The enclosures can be made to order.  A universal box can start at a few hundred dollars and a high end custom box can go beyond $6,000 in retail price.

The front of the box is an inch thick, even for the entry level line.   The highest end Signature line has carbon fiber backing plates and a composite MDF brace inside that is 2-inches thick.  Last Resort uses urethane components made in house. The color of the box is infused so if it’s bumped or scratched it can be quickly polished out. “There’s no paint to remove, there’s no wood underneath, it’s plastic, it’s moisture resistant.  The bottom of the boxes are coated and many have plastic bottoms,” Lewis said.

A laser cut paper template ships with the products to show where to cut if you have to trim carpet or OEM components.  “We try to make it so that an entry level installer could install it with a great level of confidence.
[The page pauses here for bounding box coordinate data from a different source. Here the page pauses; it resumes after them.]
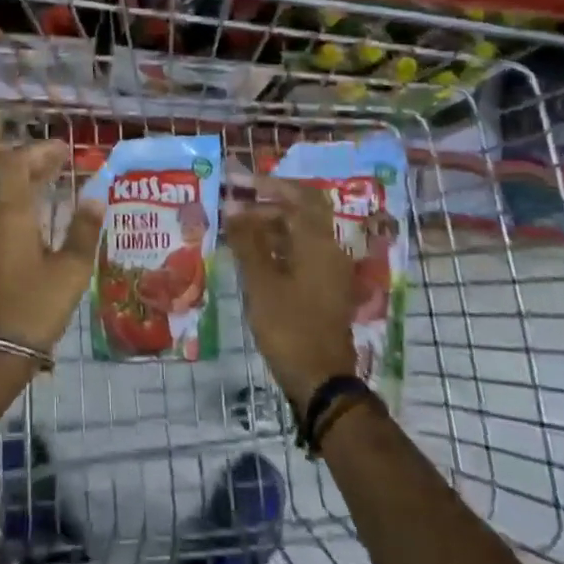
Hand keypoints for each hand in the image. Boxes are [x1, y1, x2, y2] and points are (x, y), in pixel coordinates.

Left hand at [0, 141, 103, 352]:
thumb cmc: (36, 304)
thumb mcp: (70, 268)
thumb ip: (83, 230)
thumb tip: (95, 198)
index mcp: (12, 214)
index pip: (18, 165)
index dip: (40, 151)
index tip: (66, 149)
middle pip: (11, 176)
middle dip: (37, 162)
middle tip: (66, 159)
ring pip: (8, 194)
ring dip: (32, 181)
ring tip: (61, 178)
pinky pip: (8, 212)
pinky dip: (28, 201)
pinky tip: (49, 213)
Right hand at [225, 178, 358, 406]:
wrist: (321, 381)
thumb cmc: (289, 327)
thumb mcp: (261, 282)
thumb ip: (247, 240)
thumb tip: (232, 204)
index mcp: (319, 244)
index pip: (300, 196)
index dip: (271, 184)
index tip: (241, 183)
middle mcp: (331, 251)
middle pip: (302, 213)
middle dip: (268, 204)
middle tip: (234, 207)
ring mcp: (330, 272)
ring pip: (301, 235)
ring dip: (271, 226)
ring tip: (236, 231)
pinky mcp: (325, 290)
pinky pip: (302, 255)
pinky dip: (279, 248)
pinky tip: (253, 257)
Our A-pillars come with the templates to trim and cut everything,” said Lewis. The style of A-pillar used in the JL Audio car installs in about a half hour per side.

Lewis uses a pressure cast system for speaker terminal cups.  Each can handle 60 amps per speaker. They have RGBW lighting connectors built into them so no wires are sticking out. For those who purchase the speaker terminal cups in bulk, Lewis can add the store logo.

For the pressure cast system, Lewis uses his own process and his own resin.  He is looking at retailing the resin in the future. “I’ve worked the last seven years on developing this specifically for car audio because it’s extremely high quality and that way we don’t have products that are made of Bondo and wood. Everything is cast to an OEM manufacturer level or better.”

A-pillars all have on-axis mounting and they are built to last 30 years. “If we can’t make it last 30 years, we don’t make it,” Lewis said.  There’s a 10 year warranty against fading on A-pillars.

The subwoofer enclosures are built in CAD and the vehicles in which they are to fit are scanned in 3D.

The speaker terminals begin shipping first week in April. A-pillars ship later this month with models for four different vehicles.

Last Resort is owned by both Lewis and his partner Ashlee Lemaire.